#### What the exercise asks
Your output should consist solely of the lines from the one holding "Figure 7. Mean" to the end of the records below, inclusive, reproduced exactly and free of pictures.

[Collected data]
● ● ● ●

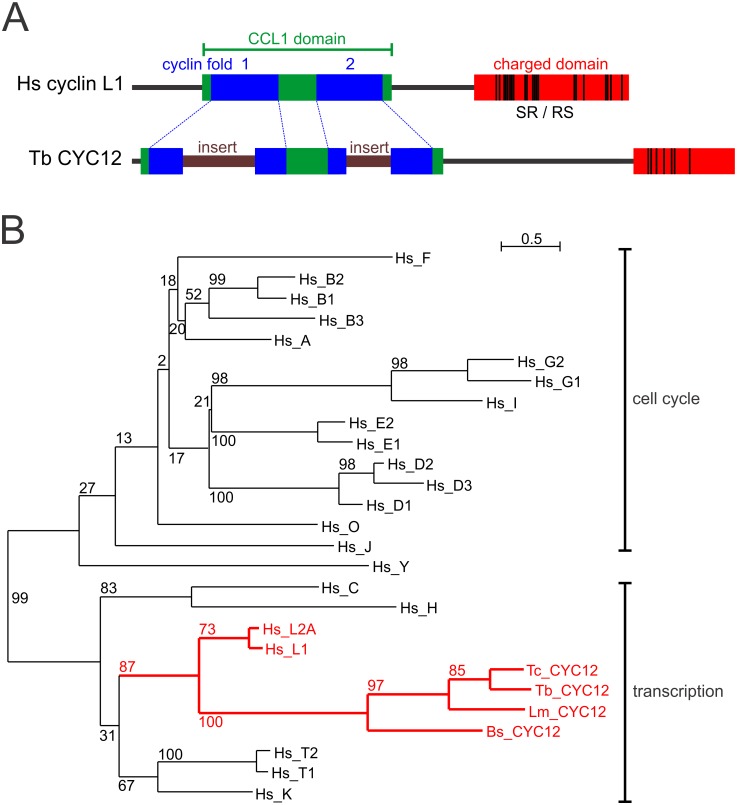
Cyclin CYC12 is an L-type cyclin.(A) Schematic drawing to scale of the human L1 and T. brucei CYC12 cyclins. The two cyclin folds (blue) are embedded in the CCL1 domain (green). The charged RS domain (red) was defined by a hydrophilicity Kyte & Doolittle blot score of < -2. Black lines indicate SR or RS dipeptides. Both cyclin domains of CYC12 are disrupted by insertions. (B) Phylogenetic tree, generated by the maximum likelihood algorithm and based on a multiple sequence alignment of the cyclin domains of human cyclins and of CYC12s from T. brucei (Tb), T. cruzi (Tc), L. major (Lm) and the bodonid Bodo saltans (Bs) (for accession numbers see S5 Fig). Cyclins involved in the cell cycle and in transcriptional control are indicated. Bootstrap values are indicated in percentages and were derived from 1000 replicates. The common branch of human cyclins L and kinetoplastid CYC12s is drawn in red.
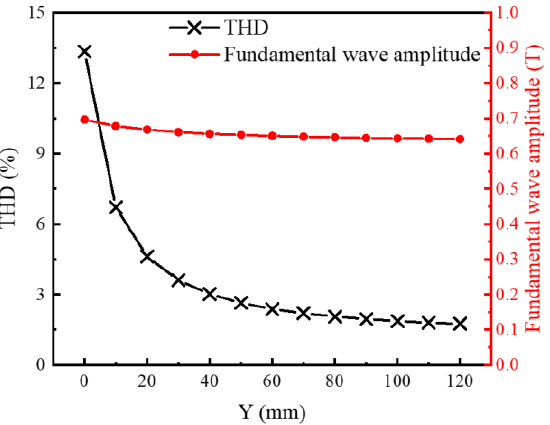
Figure 5. ( a ) Schematic diagram of eccentric magnetizing fixture. ( b ) Magnetization simulation cloud chart.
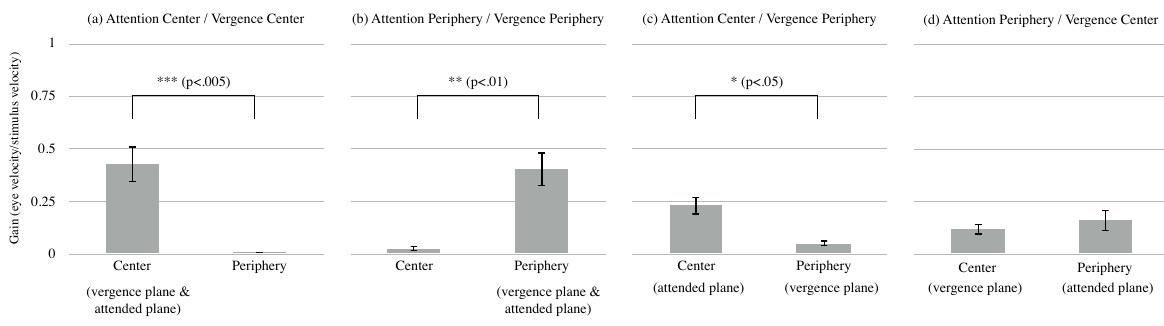
Figure 7. Mean gain of OKN in the experiment for each condition of vergence and attention instructed to direct: The vertical axis presents the gain of OKN corresponding to the motion of each area. Other aspects of the figure are the same as those in Fig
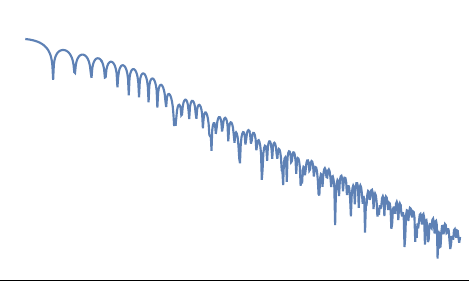
Figure 4. The Fourier transform of the function X ( t ) from figure 3(c), plotted in log scale against | x | 1 /s where s = 1 + 1 /r = 2 . The expected exp( − C | x | 1 /s ) decay is visible. (cid:0) α i (cid:1) . We estimate the ∂ β derivative on the support of χ ( k ) − χ ( γk where Q = Q d β i =1 β i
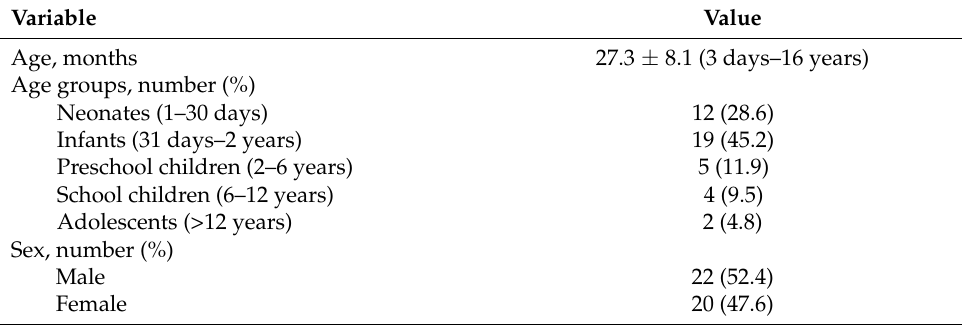
Table 2. Demographic data of the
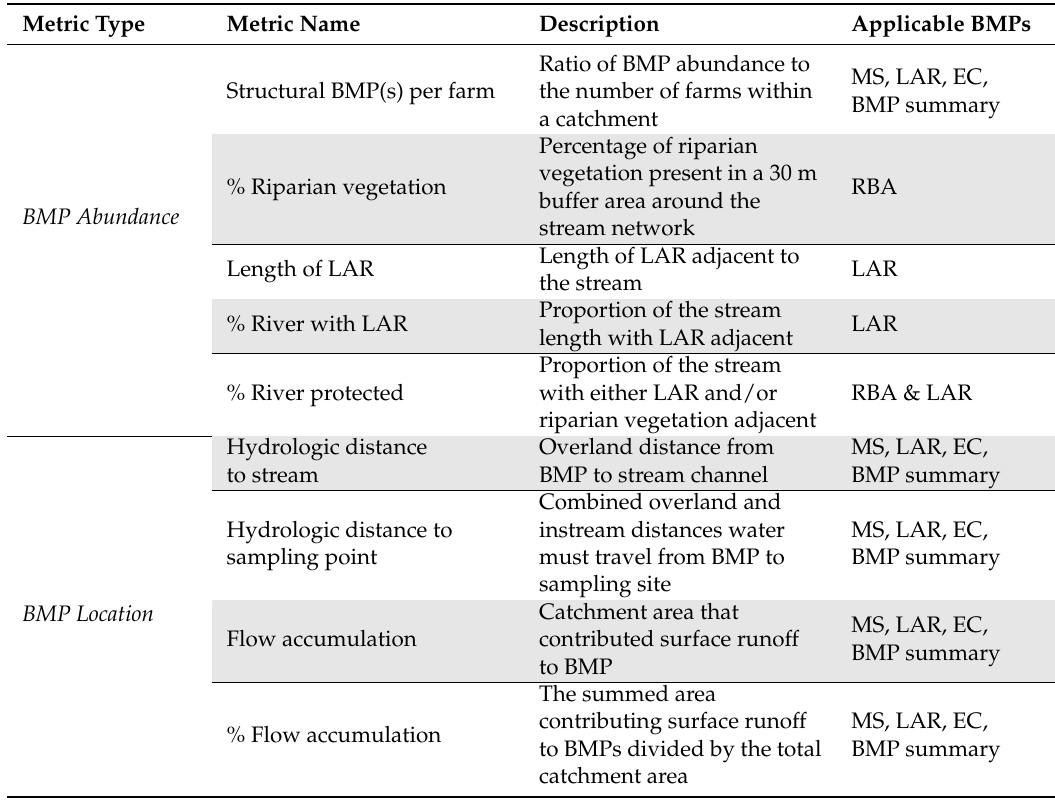
Table 2. BMP metrics and associated descriptions used to quantify abundance and location of agricultural BMPs in small catchments in southern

● ● ● ●

#### Answer to this exercise
Figure 7. Mean gain of OKN in the experiment for each condition of vergence and attention instructed to direct: The vertical axis presents the gain of OKN corresponding to the motion of each area. Other aspects of the figure are the same as those in Fig
Figure 4. The Fourier transform of the function X ( t ) from figure 3(c), plotted in log scale against | x | 1 /s where s = 1 + 1 /r = 2 . The expected exp( − C | x | 1 /s ) decay is visible. (cid:0) α i (cid:1) . We estimate the ∂ β derivative on the support of χ ( k ) − χ ( γk where Q = Q d β i =1 β i
Table 2. Demographic data of the
Table 2. BMP metrics and associated descriptions used to quantify abundance and location of agricultural BMPs in small catchments in southern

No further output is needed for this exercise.